=== Begin Enclosure ===

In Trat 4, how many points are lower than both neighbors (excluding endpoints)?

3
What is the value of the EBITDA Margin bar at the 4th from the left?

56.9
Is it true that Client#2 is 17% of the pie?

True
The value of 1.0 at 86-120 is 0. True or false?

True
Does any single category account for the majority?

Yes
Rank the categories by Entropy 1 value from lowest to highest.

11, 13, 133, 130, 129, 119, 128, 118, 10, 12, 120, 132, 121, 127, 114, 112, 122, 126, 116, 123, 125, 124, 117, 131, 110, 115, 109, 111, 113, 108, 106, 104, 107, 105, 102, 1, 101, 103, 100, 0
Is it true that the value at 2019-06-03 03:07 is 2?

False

=== End Enclosure ===
=== Begin Enclosure ===

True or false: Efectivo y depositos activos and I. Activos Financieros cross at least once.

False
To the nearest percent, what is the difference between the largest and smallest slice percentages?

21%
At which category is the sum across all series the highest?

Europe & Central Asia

=== End Enclosure ===

Rewrite the lines from the line with "True or false: Efectivo" to the line with "Europe & Central Asia", renaming "slice" to "wedge" and leaving everything else unchanged.

True or false: Efectivo y depositos activos and I. Activos Financieros cross at least once.

False
To the nearest percent, what is the difference between the largest and smallest wedge percentages?

21%
At which category is the sum across all series the highest?

Europe & Central Asia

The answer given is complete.